* **TASK OBJECTIVE**:
Copy the items starting with the line that contains "Мінскі тэалагічны каледж" and going on through the line that contains "Operation Jane", swapping "Кофемашины" for "Кофеварки" and keeping everything else the same. Leave the pictures out of your answer.
+++ SOURCE RECORDS
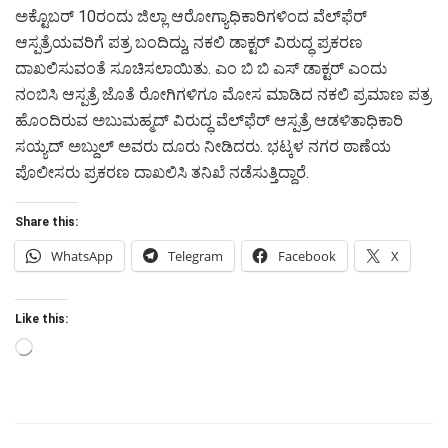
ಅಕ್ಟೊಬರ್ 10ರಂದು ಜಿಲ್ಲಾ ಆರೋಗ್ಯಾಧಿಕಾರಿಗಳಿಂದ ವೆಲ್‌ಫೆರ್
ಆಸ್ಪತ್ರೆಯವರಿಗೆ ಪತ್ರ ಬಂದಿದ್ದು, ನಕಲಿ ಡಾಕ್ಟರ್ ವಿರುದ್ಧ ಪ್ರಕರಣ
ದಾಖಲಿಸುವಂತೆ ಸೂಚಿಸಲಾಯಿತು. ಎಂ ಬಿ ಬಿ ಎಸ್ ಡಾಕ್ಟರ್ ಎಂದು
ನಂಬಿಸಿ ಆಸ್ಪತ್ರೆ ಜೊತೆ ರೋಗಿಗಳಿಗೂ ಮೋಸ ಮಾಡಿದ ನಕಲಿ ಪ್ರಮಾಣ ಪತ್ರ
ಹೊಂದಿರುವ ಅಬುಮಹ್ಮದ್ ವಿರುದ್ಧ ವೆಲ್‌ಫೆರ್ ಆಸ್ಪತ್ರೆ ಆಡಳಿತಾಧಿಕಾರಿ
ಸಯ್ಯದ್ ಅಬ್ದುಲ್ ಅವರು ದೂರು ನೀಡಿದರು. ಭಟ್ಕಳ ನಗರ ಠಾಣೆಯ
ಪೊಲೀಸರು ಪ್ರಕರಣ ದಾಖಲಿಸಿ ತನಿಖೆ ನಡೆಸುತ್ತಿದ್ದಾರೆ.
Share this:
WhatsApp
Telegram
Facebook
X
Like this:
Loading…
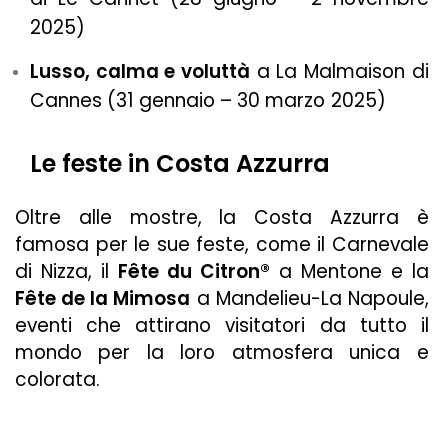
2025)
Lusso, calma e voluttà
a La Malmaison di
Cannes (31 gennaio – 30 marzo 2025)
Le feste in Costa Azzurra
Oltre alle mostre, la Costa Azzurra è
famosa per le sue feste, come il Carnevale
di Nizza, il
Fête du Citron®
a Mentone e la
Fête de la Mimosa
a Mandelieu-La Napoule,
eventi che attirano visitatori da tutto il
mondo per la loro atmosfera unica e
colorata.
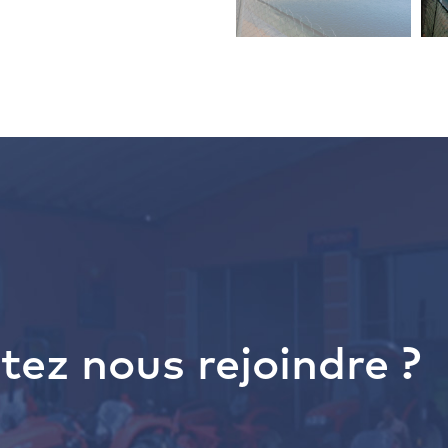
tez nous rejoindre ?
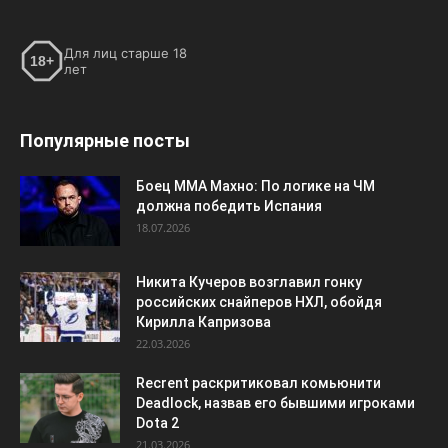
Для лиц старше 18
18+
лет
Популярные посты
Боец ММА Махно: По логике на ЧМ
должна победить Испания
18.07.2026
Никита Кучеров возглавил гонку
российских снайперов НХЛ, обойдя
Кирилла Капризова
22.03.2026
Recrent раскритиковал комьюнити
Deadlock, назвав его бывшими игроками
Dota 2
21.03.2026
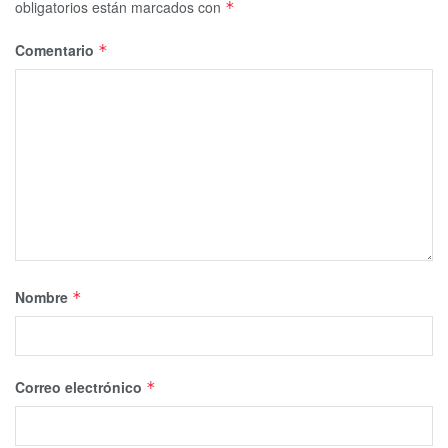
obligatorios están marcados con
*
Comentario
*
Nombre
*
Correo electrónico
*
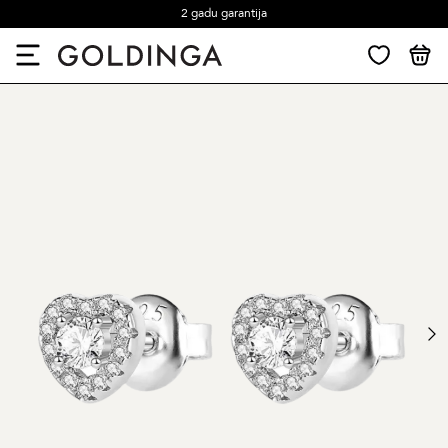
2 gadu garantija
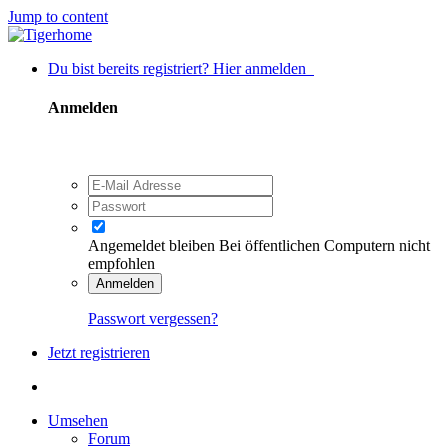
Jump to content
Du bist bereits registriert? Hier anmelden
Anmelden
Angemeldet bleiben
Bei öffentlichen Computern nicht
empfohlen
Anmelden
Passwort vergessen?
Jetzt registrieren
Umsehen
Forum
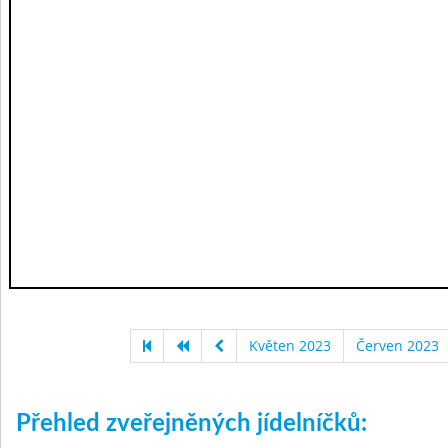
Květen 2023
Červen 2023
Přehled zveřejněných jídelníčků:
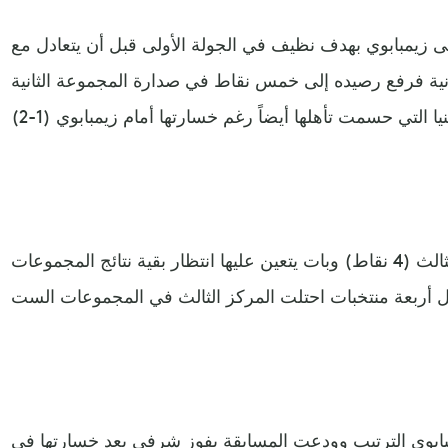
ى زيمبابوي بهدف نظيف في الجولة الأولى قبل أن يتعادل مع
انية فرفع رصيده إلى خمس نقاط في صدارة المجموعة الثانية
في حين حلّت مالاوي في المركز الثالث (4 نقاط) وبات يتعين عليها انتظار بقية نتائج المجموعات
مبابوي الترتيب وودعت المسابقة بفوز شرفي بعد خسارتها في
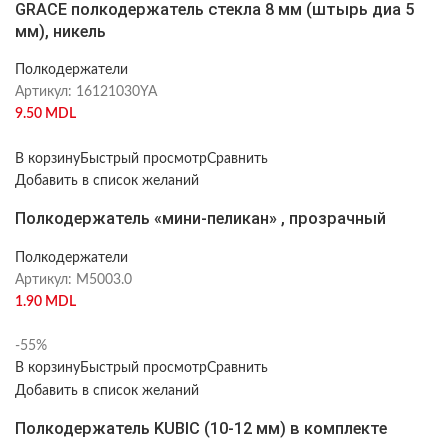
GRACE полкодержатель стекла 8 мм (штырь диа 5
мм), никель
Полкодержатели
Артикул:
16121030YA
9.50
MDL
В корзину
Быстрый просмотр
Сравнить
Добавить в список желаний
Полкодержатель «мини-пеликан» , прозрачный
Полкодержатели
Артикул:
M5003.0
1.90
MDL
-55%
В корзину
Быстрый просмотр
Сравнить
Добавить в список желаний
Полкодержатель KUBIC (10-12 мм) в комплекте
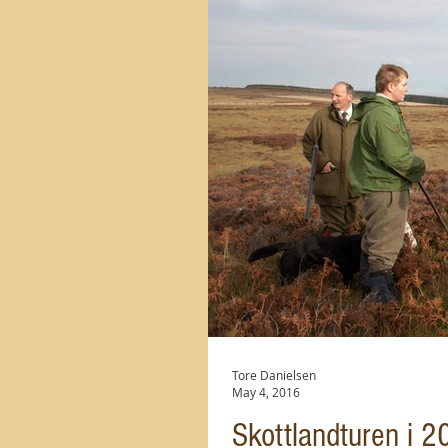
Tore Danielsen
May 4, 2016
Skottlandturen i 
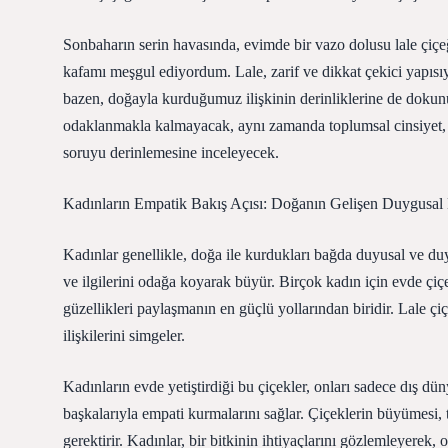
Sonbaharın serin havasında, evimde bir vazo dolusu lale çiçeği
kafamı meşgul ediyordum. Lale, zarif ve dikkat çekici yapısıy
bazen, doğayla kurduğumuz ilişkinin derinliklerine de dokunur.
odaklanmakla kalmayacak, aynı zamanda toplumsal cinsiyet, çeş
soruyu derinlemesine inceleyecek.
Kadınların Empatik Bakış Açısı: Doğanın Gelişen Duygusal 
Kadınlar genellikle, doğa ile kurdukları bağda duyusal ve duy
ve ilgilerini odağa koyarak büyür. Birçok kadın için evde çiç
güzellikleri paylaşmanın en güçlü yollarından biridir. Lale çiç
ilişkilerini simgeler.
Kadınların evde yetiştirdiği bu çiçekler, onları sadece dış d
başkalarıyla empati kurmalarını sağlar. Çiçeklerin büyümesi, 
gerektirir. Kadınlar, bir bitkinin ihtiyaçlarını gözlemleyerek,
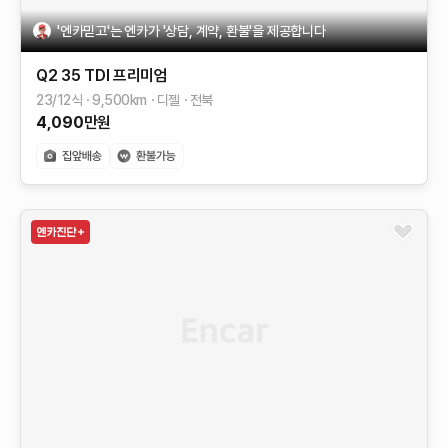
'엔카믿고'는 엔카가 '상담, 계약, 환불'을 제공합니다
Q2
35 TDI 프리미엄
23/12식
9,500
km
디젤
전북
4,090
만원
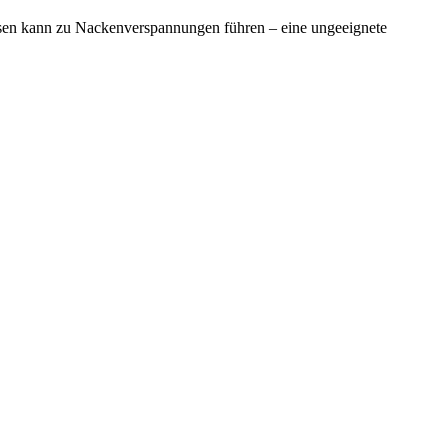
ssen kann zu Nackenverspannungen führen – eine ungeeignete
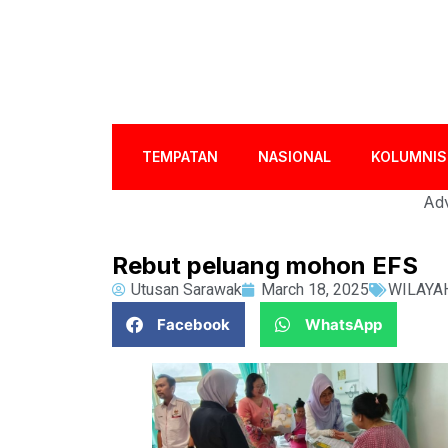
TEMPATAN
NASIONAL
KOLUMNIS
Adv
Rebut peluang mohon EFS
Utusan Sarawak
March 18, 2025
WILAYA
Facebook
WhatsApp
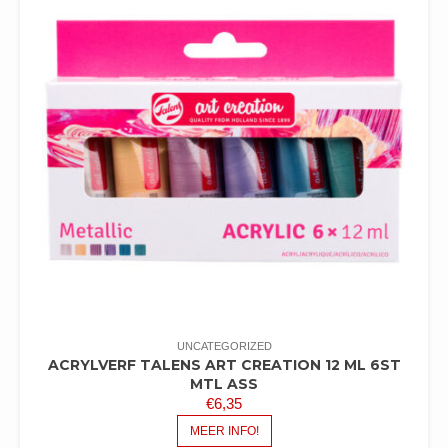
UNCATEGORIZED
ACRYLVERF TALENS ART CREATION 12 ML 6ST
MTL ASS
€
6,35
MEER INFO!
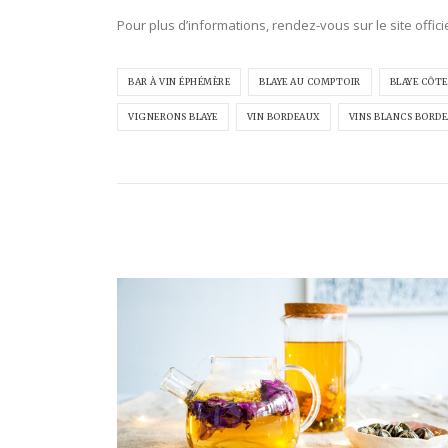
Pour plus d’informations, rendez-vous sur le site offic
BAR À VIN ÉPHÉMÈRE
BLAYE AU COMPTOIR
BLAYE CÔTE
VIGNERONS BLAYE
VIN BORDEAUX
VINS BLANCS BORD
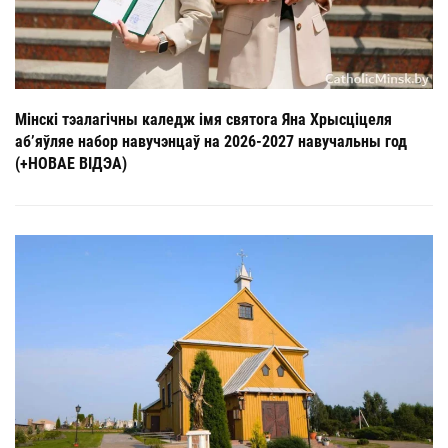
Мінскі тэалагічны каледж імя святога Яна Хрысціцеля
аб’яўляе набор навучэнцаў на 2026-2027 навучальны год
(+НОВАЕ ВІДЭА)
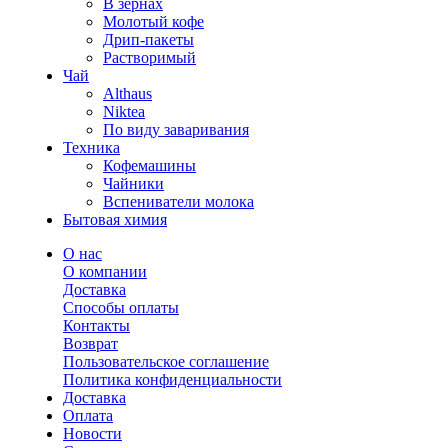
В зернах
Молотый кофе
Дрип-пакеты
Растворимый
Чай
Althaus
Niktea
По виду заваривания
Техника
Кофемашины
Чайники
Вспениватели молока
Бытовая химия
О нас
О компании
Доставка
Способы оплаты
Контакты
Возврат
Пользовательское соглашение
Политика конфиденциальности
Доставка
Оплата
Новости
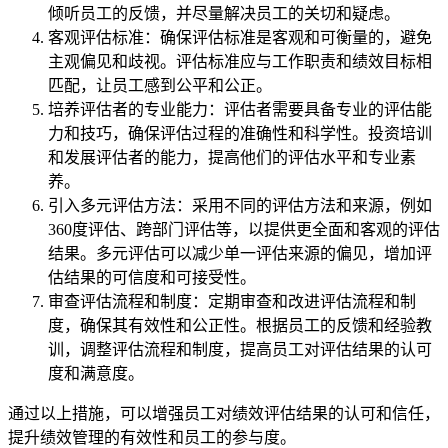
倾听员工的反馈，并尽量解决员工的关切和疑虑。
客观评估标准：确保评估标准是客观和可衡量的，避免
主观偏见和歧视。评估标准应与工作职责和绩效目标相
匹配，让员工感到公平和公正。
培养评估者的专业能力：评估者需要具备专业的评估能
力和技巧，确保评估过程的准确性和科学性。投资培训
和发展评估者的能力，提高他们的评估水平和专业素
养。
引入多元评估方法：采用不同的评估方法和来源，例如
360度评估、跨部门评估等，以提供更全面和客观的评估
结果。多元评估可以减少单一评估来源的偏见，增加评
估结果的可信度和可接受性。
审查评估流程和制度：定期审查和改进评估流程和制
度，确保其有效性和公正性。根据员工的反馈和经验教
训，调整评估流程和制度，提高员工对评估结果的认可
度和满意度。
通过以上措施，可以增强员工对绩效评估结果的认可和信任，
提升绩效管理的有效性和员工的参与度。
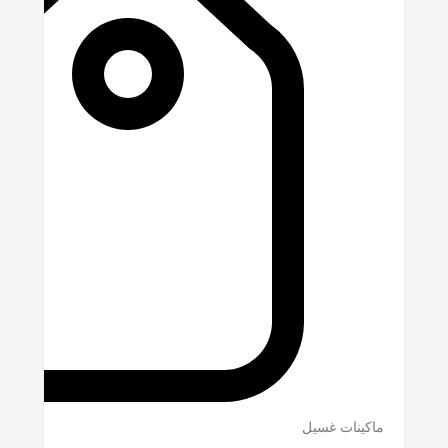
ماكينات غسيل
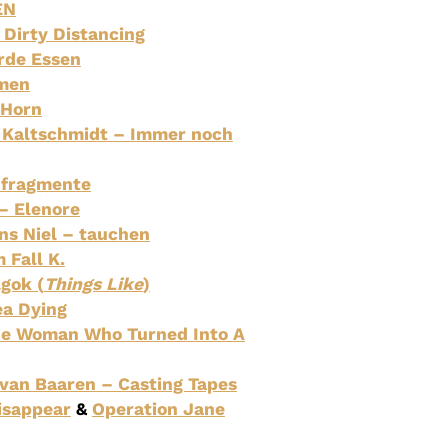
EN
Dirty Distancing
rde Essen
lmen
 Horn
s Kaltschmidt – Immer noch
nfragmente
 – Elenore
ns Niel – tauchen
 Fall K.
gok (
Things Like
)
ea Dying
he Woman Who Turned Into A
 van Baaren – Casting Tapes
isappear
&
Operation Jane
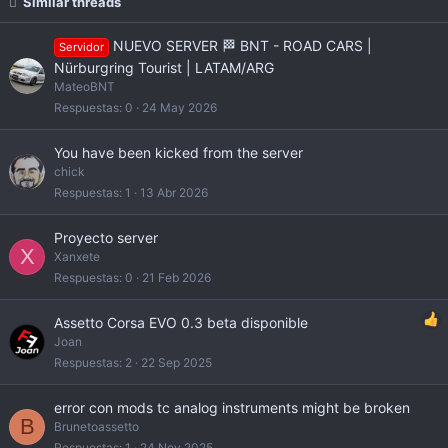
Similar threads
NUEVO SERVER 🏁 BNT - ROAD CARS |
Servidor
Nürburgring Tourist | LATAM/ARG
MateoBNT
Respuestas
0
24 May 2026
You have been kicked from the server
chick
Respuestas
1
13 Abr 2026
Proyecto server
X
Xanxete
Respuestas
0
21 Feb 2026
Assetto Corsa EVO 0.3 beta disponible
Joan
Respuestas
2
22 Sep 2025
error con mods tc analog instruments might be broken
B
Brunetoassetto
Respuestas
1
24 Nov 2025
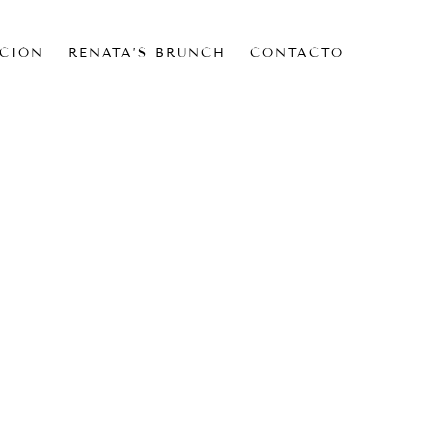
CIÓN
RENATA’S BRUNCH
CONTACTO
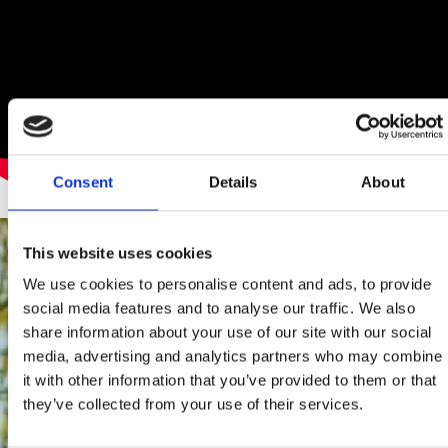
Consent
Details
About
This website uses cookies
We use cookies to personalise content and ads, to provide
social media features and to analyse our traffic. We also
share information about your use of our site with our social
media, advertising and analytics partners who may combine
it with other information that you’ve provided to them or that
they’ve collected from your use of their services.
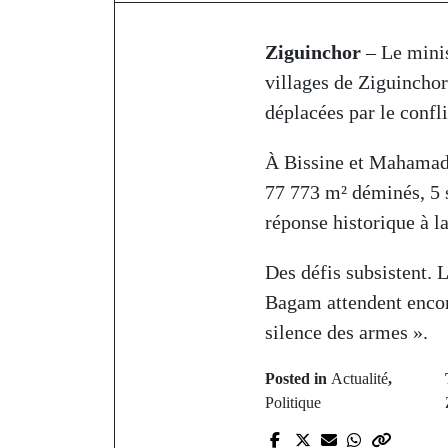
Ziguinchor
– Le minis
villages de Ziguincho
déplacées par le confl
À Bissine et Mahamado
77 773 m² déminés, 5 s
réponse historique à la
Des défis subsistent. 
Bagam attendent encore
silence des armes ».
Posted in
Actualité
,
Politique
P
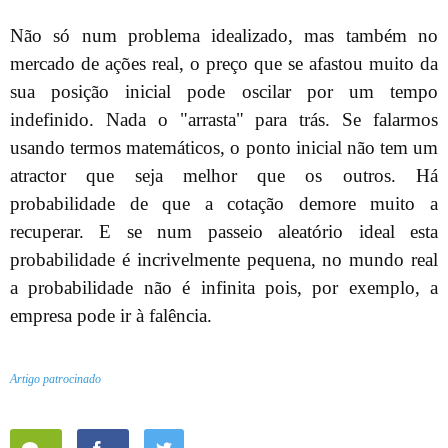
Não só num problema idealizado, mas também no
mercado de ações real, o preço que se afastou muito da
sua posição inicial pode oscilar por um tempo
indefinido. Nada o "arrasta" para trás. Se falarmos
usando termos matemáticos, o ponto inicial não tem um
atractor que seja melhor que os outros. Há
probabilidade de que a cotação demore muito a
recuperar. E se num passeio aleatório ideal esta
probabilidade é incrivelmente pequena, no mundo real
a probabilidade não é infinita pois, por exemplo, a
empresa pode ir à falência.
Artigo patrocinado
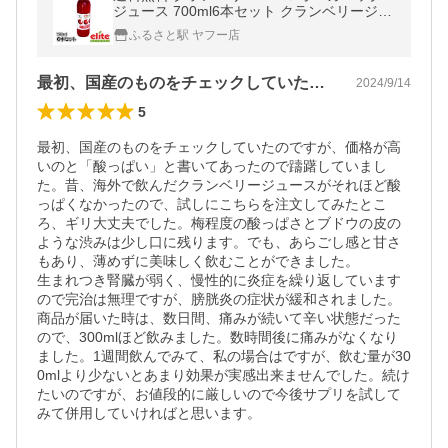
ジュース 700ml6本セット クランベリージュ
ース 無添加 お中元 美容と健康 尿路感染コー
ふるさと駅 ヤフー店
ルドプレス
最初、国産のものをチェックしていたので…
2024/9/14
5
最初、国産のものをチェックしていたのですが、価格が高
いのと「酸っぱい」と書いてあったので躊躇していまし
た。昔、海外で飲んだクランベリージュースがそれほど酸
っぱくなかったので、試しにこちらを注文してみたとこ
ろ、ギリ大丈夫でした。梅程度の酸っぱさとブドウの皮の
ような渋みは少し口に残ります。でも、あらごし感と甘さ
++++++
* **SOLUTION FOR THIS TASK**:
Мінскі тэалагічны каледж імя святога Яна Хрысціцеля
аб’яўляе набор навучэнцаў на 2026-2027 навучальны год
(+НОВАЕ ВІДЭА)
В зернах
Молотый кофе
Дрип-пакеты
Растворимый
Чай
Althaus
Niktea
По виду заваривания
Техника
Кофеварки
Чайники
Вспениватели молока
Бытовая химия
О нас
О компании
Доставка
Способы оплаты
Контакты
Возврат
Пользовательское соглашение
Политика конфиденциальности
Доставка
Оплата
Новости
倾听员工的反馈，并尽量解决员工的关切和疑虑。
客观评估标准：确保评估标准是客观和可衡量的，避免
主观偏见和歧视。评估标准应与工作职责和绩效目标相
匹配，让员工感到公平和公正。
培养评估者的专业能力：评估者需要具备专业的评估能
力和技巧，确保评估过程的准确性和科学性。投资培训
和发展评估者的能力，提高他们的评估水平和专业素
养。
引入多元评估方法：采用不同的评估方法和来源，例如
360度评估、跨部门评估等，以提供更全面和客观的评估
结果。多元评估可以减少单一评估来源的偏见，增加评
估结果的可信度和可接受性。
审查评估流程和制度：定期审查和改进评估流程和制
度，确保其有效性和公正性。根据员工的反馈和经验教
训，调整评估流程和制度，提高员工对评估结果的认可
度和满意度。
通过以上措施，可以增强员工对绩效评估结果的认可和信任，
提升绩效管理的有效性和员工的参与度。
ماكينات غسيل
EN
Dirty Distancing
rde Essen
lmen
 Horn
s Kaltschmidt – Immer noch
nfragmente
 – Elenore
ns Niel – tauchen
 Fall K.
gok (
Things Like
)
ea Dying
he Woman Who Turned Into A
 van Baaren – Casting Tapes
isappear
&
Operation Jane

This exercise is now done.